Filling out the Free Application for Federal Student Aid (FAFSA) for the first time can be daunting, especially for students completing it on their own. The application is designed to collect information to define the need for the student, to paint a consistent picture of the student, the family, and their full financial capacity.
Your dependency status isn’t about whether you live with your parents; dependency is based on your response to certain questions on the FAFSA. Importantly, the answers provided on the application determine your situation: dependent versus independent. Some examples of questions that prove your dependency are whether or not you have children, if you are married or separated, if you have served in the military, and your age.
As a dependent, you must report your family’s information as well as your own in the application. But what happens if you are independent? How do you fill out the FAFSA – in particular, the questions about parents?
How to Fill Out the FAFSA as an Independent
If you have answered yes to one or more of the questions in the dependency status questionnaire portion of the FAFSA, the federal government will classify you as an independent. The independent label doesn’t necessarily mean you can leave the section on parent information blank. Some schools may require the information anyway.
The federal government recommends filling out the FAFSA with as much information as possible, including the information on parents. Contact your school in advance to determine what their specific preferences are, because some schools will require additional proof of independence before providing student aid.

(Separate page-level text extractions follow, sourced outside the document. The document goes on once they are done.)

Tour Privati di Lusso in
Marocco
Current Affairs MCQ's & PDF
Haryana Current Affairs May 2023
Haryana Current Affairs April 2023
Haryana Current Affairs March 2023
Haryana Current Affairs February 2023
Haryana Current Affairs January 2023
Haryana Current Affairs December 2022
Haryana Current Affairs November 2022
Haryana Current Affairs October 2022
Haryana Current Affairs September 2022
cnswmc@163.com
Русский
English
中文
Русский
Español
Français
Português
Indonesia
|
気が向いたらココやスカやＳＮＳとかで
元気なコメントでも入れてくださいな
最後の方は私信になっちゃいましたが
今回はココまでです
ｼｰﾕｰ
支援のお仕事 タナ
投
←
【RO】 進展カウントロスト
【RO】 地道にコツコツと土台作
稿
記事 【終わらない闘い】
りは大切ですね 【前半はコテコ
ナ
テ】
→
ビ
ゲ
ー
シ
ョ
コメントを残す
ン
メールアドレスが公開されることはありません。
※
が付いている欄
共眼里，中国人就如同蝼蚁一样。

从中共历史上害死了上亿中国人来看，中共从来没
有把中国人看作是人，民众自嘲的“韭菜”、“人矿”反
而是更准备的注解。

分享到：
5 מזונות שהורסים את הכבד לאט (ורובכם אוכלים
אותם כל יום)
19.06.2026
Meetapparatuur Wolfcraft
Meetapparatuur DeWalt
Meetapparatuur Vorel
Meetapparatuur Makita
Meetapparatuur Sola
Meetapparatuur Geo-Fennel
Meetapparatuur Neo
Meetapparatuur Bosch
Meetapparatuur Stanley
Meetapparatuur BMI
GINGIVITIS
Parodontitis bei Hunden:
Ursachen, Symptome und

For students with no contact or no information on their parents, they should fill out the application with as much data as possible, and then contact the financial aid office of your school immediately after submission. The federal government also has information available for those students with special circumstances.
How Does Independent Status Affect Federal Student Aid?
Because dependent students are assumed to receive some assistance from their family, there are some benefits to being an independent. For example, the maximum limit for financial aid is $4,000 higher ($9,500 versus $5,500) for an independent undergrad student for the first year than for a dependent student. The increased limit covers undergraduates, graduates, and all other levels of education.
There might also be increased eligibility for students who are assumed to have little to no support from their families to pursue their education. There are finally income tax benefits for students with independent status; they can claim back a portion of their education expenses on their tax return.